● The problem:
Arrange the lines below as a JSON list of strings, with one string for each line and any blank lines left out.

● Dataset entries:
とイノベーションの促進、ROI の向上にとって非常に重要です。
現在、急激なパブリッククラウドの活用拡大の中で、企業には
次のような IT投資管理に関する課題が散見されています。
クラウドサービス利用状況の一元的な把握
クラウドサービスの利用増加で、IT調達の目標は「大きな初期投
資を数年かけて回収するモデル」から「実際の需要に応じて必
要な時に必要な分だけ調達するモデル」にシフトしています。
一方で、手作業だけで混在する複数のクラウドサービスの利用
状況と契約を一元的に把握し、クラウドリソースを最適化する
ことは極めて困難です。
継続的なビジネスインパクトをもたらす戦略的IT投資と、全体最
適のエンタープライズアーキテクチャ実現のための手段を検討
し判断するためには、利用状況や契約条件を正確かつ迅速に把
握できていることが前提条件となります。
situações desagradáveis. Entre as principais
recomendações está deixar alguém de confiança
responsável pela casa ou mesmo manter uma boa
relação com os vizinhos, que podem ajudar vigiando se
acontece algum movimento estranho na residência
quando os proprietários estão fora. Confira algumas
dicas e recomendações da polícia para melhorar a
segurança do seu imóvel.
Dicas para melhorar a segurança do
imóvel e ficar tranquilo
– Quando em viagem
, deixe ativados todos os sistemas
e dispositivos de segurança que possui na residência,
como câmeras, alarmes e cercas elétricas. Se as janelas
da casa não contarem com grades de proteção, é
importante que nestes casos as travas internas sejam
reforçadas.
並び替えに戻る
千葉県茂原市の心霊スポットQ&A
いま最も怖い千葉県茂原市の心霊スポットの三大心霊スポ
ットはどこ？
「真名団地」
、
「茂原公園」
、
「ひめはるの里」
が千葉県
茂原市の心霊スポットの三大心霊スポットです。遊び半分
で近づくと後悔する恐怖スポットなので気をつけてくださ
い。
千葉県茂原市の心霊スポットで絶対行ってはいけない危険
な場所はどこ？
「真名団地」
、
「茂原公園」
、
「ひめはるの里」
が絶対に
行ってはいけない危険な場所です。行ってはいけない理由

● Task result:
[
  "とイノベーションの促進、ROI の向上にとって非常に重要です。",
  "現在、急激なパブリッククラウドの活用拡大の中で、企業には",
  "次のような IT投資管理に関する課題が散見されています。",
  "クラウドサービス利用状況の一元的な把握",
  "クラウドサービスの利用増加で、IT調達の目標は「大きな初期投",
  "資を数年かけて回収するモデル」から「実際の需要に応じて必",
  "要な時に必要な分だけ調達するモデル」にシフトしています。",
  "一方で、手作業だけで混在する複数のクラウドサービスの利用",
  "状況と契約を一元的に把握し、クラウドリソースを最適化する",
  "ことは極めて困難です。",
  "継続的なビジネスインパクトをもたらす戦略的IT投資と、全体最",
  "適のエンタープライズアーキテクチャ実現のための手段を検討",
  "し判断するためには、利用状況や契約条件を正確かつ迅速に把",
  "握できていることが前提条件となります。",
  "situações desagradáveis. Entre as principais",
  "recomendações está deixar alguém de confiança",
  "responsável pela casa ou mesmo manter uma boa",
  "relação com os vizinhos, que podem ajudar vigiando se",
  "acontece algum movimento estranho na residência",
  "quando os proprietários estão fora. Confira algumas",
  "dicas e recomendações da polícia para melhorar a",
  "segurança do seu imóvel.",
  "Dicas para melhorar a segurança do",
  "imóvel e ficar tranquilo",
  "– Quando em viagem",
  ", deixe ativados todos os sistemas",
  "e dispositivos de segurança que possui na residência,",
  "como câmeras, alarmes e cercas elétricas. Se as janelas",
  "da casa não contarem com grades de proteção, é",
  "importante que nestes casos as travas internas sejam",
  "reforçadas.",
  "並び替えに戻る",
  "千葉県茂原市の心霊スポットQ&A",
  "いま最も怖い千葉県茂原市の心霊スポットの三大心霊スポ",
  "ットはどこ？",
  "「真名団地」",
  "、",
  "「茂原公園」",
  "、",
  "「ひめはるの里」",
  "が千葉県",
  "茂原市の心霊スポットの三大心霊スポットです。遊び半分",
  "で近づくと後悔する恐怖スポットなので気をつけてくださ",
  "い。",
  "千葉県茂原市の心霊スポットで絶対行ってはいけない危険",
  "な場所はどこ？",
  "「真名団地」",
  "、",
  "「茂原公園」",
  "、",
  "「ひめはるの里」",
  "が絶対に",
  "行ってはいけない危険な場所です。行ってはいけない理由"
]